PEDIDO DE TAREFA. Enumere todos os períodos para os quais, segundo o excerto da página, a decisão considerou não existir título executivo válido.

EXCERTO DA PÁGINA.

--- --- ---

A exequente contestou, alegando que as dívidas de condomínio não se podem considerar obrigações renováveis uma vez que dependem sempre da deliberação da assembleia de condóminos.
Mais referiu que não tem registo dos pagamentos alegados pela oponente e, como tal, impugna para todos os efeitos os documentos juntos.
Conclui, pedindo que seja julgada improcedente a oposição, por não provada, seguindo-se os demais temas até final.

Foi proferida decisão que, julgando parcialmente procedente, por parcialmente provada, a oposição deduzida e, considerando que inexiste título executivo válido relativamente aos anos de 1999, 2000, 2001, 2002 e 1.º semestre de 2003, declarou a extinção parcial da execução, passando esta a seguir apenas relativamente às dívidas do condomínio vencidas posteriormente, ou seja, € 1.759,73, e respetivos juros de mora.

--- --- ---

MATERIAL FORNECIDO.
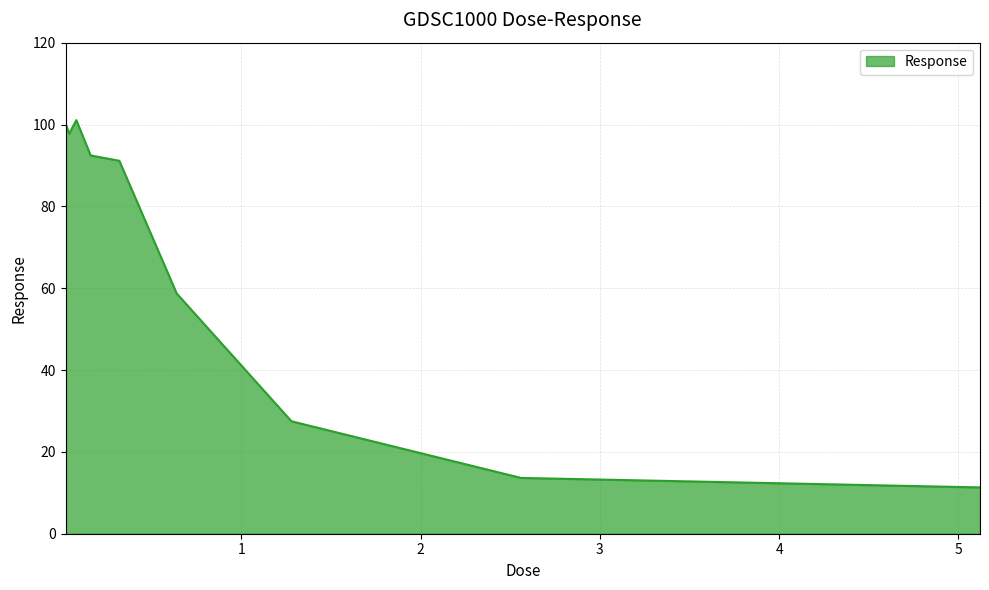

What is the difference between the maximum and minimum values?

89.8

--- --- ---

RESULTADO DA TAREFA. 1999, 2000, 2001, 2002 e 1.º semestre de 2003.